Le véhicule transportant Jean-Pierre Raffarin a été impliqué dans une collision avec un scooter le 11 juin 2026, boulevard Malesherbes, dans le VIIIe arrondissement de Paris. L’ancien Premier ministre n’était pas au volant, mais l’accident a immédiatement soulevé une question : pourquoi dispose-t-il encore d’une voiture avec chauffeur, alors que l’État a restreint ces avantages depuis le début de l’année ?
En bref
- —Collision entre le véhicule de Raffarin et un scooter le 11 juin à Paris
- —La voiture aurait franchi un feu rouge sirène activée
- —Raffarin conserve ce privilège pour ses missions diplomatiques
Boulevard Malesherbes, peu avant midi : le choc inévitable
Les faits se sont produits peu avant midi dans l’un des secteurs les plus fréquentés de la capitale. D’après les premiers éléments rapportés, une Renault Talisman équipée d’un gyrophare circulait sirène activée sur le boulevard Malesherbes, dans le VIIIe arrondissement de Paris.

Selon ces mêmes informations, le véhicule aurait franchi un feu rouge au moment où un conducteur de scooter s’engageait à l’intersection. « Le choc n’aurait alors pas pu être évité », d’après les éléments relayés le 25 juin.
Jean-Pierre Raffarin n’était pas au volant au moment des faits.

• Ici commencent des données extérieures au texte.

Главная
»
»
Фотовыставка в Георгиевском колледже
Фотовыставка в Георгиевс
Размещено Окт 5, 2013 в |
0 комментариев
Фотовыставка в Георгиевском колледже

C’est son chauffeur qui conduisait le véhicule officiel. Les circonstances exactes de l’accident sont encore en cours d’examen.
Depuis début 2026, les voitures de fonction des anciens Premiers ministres revues à la baisse
Cet accident intervient dans un contexte précis. Depuis le début de l’année 2026, l’État a décidé de revoir certains avantages accordés aux anciens Premiers ministres, dans le cadre d’une politique de rationalisation des dépenses publiques.

Jusqu’alors, ces derniers bénéficiaient automatiquement d’un véhicule de fonction avec chauffeur après leur départ de Matignon. Cette mesure a été réexaminée, mais sa suppression n’a pas été appliquée de manière uniforme, selon les informations disponibles.
Certains anciens chefs du gouvernement continuent de disposer d’une voiture officielle lorsqu’ils exercent des missions considérées comme relevant de l’intérêt général ou lorsqu’ils demeurent actifs « sur la scène institutionnelle et diplomatique », d’après les éléments rapportés.
Un privilège encadré par l’État
Les anciens Premiers ministres français bénéficiaient jusqu’ici automatiquement d’une voiture de fonction avec chauffeur après leur départ de Matignon. Depuis début 2026, l’État a engagé une révision de ces avantages dans le cadre d’une politique de rationalisation des dépenses publiques. La suppression du dispositif n’a toutefois pas été appliquée de façon uniforme, certains anciens chefs de gouvernement continuant d’en bénéficier au titre de missions d’intérêt général.